2 is the best option, you'll notice that everyone from amateur streamers to professional e-sports teams use it even when sitting right next to each other. The same is true for any team doing anything remotely high performance even if everyone is sitting in the same room- ie NASA mission control, military command centers, Formula 1 race teams, etc.

We use microphones and join a voice chat together on Discord or something. The problem with this is that we can still hear each other's voices in the physical world, so then the microphones' delay causes a double perception which is quite confusing and jarring.

You have a latency issue. The problem is not your microphones, or even likely your PCs, but Discord, which is notorious for (among many other things) terrible voice chat latency. Try Teamspeak or Mumble, which are specifically designed to be low-latency.

2 is the best option, you'll notice that everyone from amateur streamers to professional e-sports teams use it even when sitting right next to each other. The same is true for any team doing anything remotely high performance even if everyone is sitting in the same room- ie NASA mission control, military command centers, Formula 1 race teams, etc.

Alright, we've given this a try, but the problem seems to be that our voice is picked up on the other person's microphone, creating an echo. For example, if I talk, I can hear myself in my headphones because my voice reaches my wife's computer's microphone. I'm not sure how this can be avoided - obviously microphones aren't intelligent enough to know whose voice is being heard and selectively mute if it detects a voice other than the person using the computer associated with that microphone.

Is this perhaps solved by using microphones very close to the mouth (e.g., on a headset) and setting their input sensitivity to a level where the user's voice is picked up but another person in the same room is not?

Or do people in this sort of situation just tolerate hearing themselves through their own audio?

Thanks, we'll give it a try! The last time we did that was before my wife and I married and moved in together, so perhaps the latency on a LAN with a proper voice chat program will be negligible enough.

Yep, this is the right call for sure. Mumble is easy to set up and run locally, and there should be basically zero latency on a LAN.

■ **DIRECTION**:
Condense the paragraph of the voice chat discussion that begins "You have a latency issue" into a single sentence, keeping its main points.

■ **GIVEN DATA**:
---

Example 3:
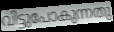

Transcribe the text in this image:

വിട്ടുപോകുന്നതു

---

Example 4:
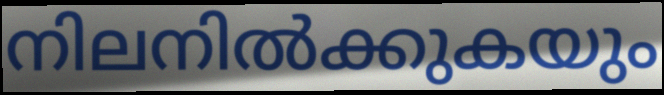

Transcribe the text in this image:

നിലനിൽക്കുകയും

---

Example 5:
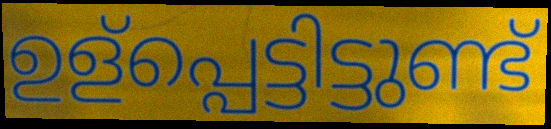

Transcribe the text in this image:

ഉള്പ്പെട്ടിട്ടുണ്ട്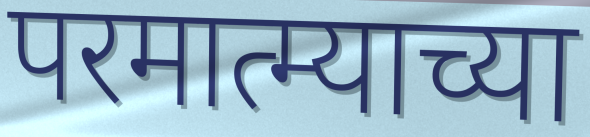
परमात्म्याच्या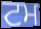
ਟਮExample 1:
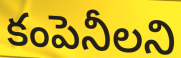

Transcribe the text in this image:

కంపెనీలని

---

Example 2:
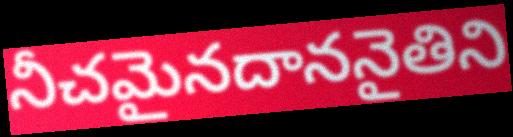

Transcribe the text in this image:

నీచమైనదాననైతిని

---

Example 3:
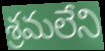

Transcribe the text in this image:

---

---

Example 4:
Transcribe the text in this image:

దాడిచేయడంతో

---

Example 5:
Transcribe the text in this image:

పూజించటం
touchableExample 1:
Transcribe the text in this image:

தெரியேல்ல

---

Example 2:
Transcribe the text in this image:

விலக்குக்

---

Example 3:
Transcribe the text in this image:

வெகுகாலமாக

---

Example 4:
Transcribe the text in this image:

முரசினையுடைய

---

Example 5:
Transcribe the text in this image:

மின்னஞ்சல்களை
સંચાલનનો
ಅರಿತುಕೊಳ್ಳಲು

---

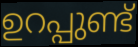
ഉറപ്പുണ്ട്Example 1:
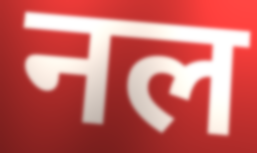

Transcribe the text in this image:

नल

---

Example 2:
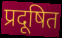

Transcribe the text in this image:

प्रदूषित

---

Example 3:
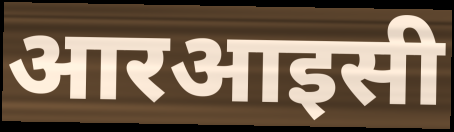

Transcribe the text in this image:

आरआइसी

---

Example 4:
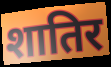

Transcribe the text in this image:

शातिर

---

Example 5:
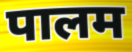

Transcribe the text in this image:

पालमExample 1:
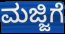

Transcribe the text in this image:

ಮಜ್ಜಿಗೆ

■ **TASK ANSWER**:
The latency problem likely comes not from the microphones or the PCs but from Discord, which is notorious for poor voice chat latency, so Teamspeak or Mumble, both designed for low latency, are worth trying.